Many Jewish Renewal techniques, ideas, and practices have become mainstream and are now familiar to Jews across the denominations:

Three decades after Reb Zalman began reaching out to disenfranchised Jews with a hands-on, mystically inflected, radically egalitarian, liturgically inventive, neo-chasidic approach, many of the techniques he pioneered—from meditation to describing God in new terms–are widely employed in mainstream settings.

Despite the prevalence of Renewal practices, ideas, and teachings across the denominational spectrum, Jewish Renewal is not always known or credited with having originated these teachings and ideas. “Our influence is penetrating much deeper into the mainstream, but without acknowledgement,” said Rabbi Daniel Siegel. “There is still a lot of ignorance and prejudice toward us in other movements.”

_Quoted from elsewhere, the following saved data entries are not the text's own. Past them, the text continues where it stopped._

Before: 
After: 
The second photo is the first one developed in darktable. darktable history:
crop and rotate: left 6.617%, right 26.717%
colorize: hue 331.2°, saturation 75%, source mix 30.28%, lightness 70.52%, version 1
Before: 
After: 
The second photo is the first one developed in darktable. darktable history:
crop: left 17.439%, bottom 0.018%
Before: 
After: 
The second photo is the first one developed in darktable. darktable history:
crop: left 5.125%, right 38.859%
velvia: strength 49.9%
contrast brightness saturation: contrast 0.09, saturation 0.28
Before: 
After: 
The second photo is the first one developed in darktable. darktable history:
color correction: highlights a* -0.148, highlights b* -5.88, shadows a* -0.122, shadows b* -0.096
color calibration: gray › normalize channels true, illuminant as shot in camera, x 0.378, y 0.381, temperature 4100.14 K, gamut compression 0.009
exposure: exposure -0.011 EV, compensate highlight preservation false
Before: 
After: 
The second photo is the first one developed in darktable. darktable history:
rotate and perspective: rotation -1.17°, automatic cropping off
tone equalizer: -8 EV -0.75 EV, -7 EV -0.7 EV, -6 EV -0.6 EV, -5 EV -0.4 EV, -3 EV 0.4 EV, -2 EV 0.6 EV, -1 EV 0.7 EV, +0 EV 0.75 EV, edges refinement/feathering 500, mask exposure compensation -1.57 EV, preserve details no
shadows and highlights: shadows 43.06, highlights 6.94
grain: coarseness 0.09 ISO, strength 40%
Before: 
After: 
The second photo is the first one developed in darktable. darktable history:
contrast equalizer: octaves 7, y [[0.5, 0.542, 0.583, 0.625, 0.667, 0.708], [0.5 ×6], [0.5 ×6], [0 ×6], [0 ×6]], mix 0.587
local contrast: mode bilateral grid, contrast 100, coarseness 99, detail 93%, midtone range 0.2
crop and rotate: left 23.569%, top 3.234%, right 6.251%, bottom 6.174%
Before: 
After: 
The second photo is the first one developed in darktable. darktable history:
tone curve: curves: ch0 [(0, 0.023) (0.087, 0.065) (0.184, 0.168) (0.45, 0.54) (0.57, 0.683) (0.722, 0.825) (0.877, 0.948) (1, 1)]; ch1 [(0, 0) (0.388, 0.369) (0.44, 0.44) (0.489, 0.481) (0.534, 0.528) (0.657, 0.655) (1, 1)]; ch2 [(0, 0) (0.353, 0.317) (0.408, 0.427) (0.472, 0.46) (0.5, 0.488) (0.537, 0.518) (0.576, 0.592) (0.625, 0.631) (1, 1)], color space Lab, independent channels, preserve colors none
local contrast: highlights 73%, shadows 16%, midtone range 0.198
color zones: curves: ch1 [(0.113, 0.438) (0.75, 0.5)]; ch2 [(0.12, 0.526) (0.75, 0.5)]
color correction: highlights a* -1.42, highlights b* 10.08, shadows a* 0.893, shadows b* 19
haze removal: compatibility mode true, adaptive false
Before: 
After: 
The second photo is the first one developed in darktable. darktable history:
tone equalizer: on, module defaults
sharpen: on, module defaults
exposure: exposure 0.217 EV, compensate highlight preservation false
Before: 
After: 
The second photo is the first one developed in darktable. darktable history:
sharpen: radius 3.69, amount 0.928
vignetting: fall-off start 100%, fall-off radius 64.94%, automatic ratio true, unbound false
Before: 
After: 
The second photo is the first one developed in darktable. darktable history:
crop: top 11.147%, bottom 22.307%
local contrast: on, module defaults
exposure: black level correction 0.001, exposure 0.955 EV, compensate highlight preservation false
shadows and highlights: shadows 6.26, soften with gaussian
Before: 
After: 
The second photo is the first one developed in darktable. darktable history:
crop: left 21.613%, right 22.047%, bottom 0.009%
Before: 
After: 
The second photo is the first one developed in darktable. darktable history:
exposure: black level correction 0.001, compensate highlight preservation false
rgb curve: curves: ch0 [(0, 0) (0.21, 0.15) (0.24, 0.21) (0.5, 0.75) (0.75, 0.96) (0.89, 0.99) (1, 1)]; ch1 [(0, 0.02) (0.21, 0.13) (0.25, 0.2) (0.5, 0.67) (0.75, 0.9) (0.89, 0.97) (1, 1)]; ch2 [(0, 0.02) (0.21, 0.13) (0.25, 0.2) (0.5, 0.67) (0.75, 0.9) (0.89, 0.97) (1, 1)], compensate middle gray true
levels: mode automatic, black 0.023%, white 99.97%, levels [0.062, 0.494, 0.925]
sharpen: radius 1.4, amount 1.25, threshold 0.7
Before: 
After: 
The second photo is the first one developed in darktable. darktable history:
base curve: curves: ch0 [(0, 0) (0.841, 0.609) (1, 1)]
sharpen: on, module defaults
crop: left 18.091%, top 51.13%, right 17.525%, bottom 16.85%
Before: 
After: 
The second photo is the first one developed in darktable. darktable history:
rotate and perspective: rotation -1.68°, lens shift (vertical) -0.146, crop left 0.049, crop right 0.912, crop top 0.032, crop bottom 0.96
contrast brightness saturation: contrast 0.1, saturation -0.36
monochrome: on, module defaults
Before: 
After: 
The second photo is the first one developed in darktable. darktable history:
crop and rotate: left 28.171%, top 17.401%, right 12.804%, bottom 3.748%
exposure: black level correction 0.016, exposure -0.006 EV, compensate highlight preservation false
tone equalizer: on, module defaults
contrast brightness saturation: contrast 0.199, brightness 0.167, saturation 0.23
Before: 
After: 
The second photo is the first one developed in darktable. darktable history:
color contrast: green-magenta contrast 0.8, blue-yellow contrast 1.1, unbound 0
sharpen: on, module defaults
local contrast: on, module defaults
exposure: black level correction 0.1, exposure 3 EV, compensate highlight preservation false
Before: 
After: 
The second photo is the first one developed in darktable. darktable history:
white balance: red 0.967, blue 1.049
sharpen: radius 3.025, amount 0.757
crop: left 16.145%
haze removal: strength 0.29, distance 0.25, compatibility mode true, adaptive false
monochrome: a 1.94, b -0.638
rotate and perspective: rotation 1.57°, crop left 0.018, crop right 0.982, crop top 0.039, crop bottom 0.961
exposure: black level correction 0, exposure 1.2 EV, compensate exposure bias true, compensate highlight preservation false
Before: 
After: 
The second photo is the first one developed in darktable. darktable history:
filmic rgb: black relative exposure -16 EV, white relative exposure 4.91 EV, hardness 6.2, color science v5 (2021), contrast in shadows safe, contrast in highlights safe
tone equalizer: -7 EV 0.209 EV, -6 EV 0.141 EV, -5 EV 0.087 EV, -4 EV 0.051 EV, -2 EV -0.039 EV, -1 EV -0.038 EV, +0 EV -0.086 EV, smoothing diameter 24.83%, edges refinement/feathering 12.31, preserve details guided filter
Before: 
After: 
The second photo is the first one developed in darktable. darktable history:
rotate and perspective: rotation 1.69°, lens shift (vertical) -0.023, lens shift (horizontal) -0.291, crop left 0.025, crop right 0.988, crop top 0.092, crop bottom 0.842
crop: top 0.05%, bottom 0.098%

Like all religious movements, the movement faces challenges today. Some within the Renewal community maintain that the movement has been more successful in providing occasional ecstatic “peak experiences” at worship services and spiritual retreats than in inculcating a daily discipline of religious practice. Others have observed a tension within the community between those who prefer to focus on liberal social activism on American, Middle East and global issues; and those who favor an emphasis on meditation, text study and worship. And as a summer 2017 article in The Forward notes, there are tensions within ALEPH that have led many of its recent and in particular younger leaders not directly associated with the movement’s early years to walk away, preferring to pursue the renewal of Judaism outside that organization.

These, together with the challenge of training and recruiting future generations of leaders, are among the issues facing Jewish Renewal today.